The Rise Of High Deductible Insurance Plans: How Your Health Insurance Company Keeps Finding New Ways To Lessen Your Care and Make More Money

I wanted to write a really short blog post about a phenomenon I've been noticing more and more in my work: the rise of high-deductible insurance plans. (If you're bored by this topic, may I suggest my last blog post).

What is a high-deductible insurance plan?

Essentially it's this: you don't actually get any health insurance until you meet deductible of several thousand dollars first. For most of us under 50, that means we are essentially getting no insurance even though we often pay a high monthly premium. 

How does this work? Let's say you go to a doctor for a bad back, for an annual physical and because you get pneumonia in a given year. And let's say all those doctor's visits total up to $2000. But unfortunately, because you have an ACA plan (otherwise known as Obamacare), your deductible is $3000. And that means you are fitting the bill for all those visits, despite paying a premium monthly of $250 or more a month. That's right, your insurance doesn't pay a thing. Quite frankly it's a joke. 

So Why Does This Exist? 

The simple answer is profitA more complicated answer is something like this. After the ACA passed in 2010, many particularly odious and evil insurance practices such as pre-existing conditions and lifetime caps on spending were eliminated. This was a gigantic victory as health insurance companies regularly used to let people die because of a preexisting condition and lifetime caps because it hurt their profit margins.  

But those clever, profit-driven insurance companies were not going to take the drop in their profit margin lying down, so they created something new: the high-deductible plan. Outwardly their reason was that a high-deductible plan would motivate people to practice healthier habits and use the doctor less.
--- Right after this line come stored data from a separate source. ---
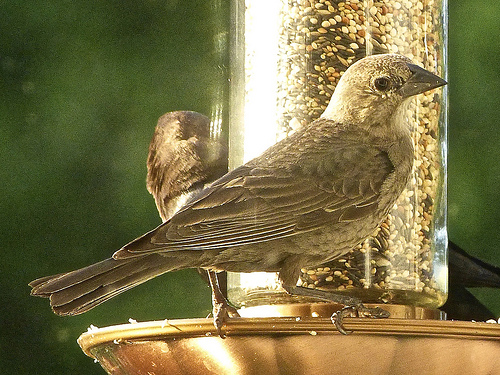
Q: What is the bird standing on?
A: Feeder.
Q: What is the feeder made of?
A: Glass.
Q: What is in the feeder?
A: Bird seed.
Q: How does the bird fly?
A: Wings.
But in reality, it meant that health insurance companies were trying to pass the costs on to us, the consumers. 

This has disastrous consequences for many.  For example, if you're a family of four, living pay to paycheck, paying a premium of $300-400 a month but also responsible for the high deductible, the decisions often become about whether you get to eat or get that medication that your partner really needs. These are not choices anyone should have to make. 
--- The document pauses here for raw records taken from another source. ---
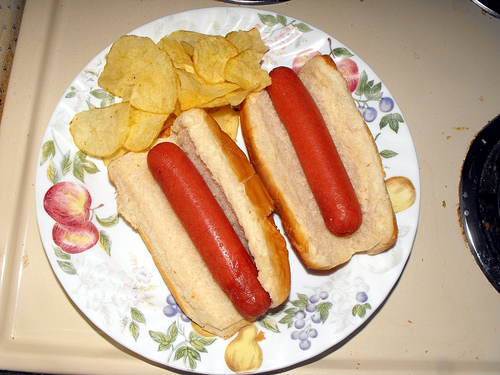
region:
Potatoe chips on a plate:
[78, 20, 278, 122]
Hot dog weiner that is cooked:
[142, 150, 266, 315]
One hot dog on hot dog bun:
[88, 125, 283, 325]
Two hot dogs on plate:
[112, 82, 444, 328]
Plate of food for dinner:
[25, 3, 433, 373]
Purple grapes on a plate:
[285, 320, 323, 357]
What happens is that even though the number of people being insured has increased, many more of us are underinsured now, meaning we will use the doctor only we absolutely have to because we can't afford to go. And that means things like mental health or chronic physical ailments very easily go untreated. 
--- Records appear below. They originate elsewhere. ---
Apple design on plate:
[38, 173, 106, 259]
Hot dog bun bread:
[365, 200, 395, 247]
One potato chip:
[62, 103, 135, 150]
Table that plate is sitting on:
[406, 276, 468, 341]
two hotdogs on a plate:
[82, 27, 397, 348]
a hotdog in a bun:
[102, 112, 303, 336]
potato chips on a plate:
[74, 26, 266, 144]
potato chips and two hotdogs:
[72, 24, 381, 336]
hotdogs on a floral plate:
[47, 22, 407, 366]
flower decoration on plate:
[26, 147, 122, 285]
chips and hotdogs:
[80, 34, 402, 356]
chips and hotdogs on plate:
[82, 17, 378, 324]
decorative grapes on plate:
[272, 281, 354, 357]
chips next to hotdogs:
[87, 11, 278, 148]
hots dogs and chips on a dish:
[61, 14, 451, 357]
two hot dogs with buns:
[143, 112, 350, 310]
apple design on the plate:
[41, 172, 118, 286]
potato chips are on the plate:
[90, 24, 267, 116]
In a word, it is inhumane and wrong. We're the only civilized country in the world without a single-payer plan (maybe we aren't actually all that civilized). 

There are a few politicians fighting for the people. Elizabeth Warren just today introduced the bill,  which will greatly help the ACA. But nothing will change unless there is an actual movement. I'm skeptical. The insurance lobby is incredibly strong. But younger people are pushing more and more left these days. Maybe there is some hope there, just as there is some hope now against the gun lobby.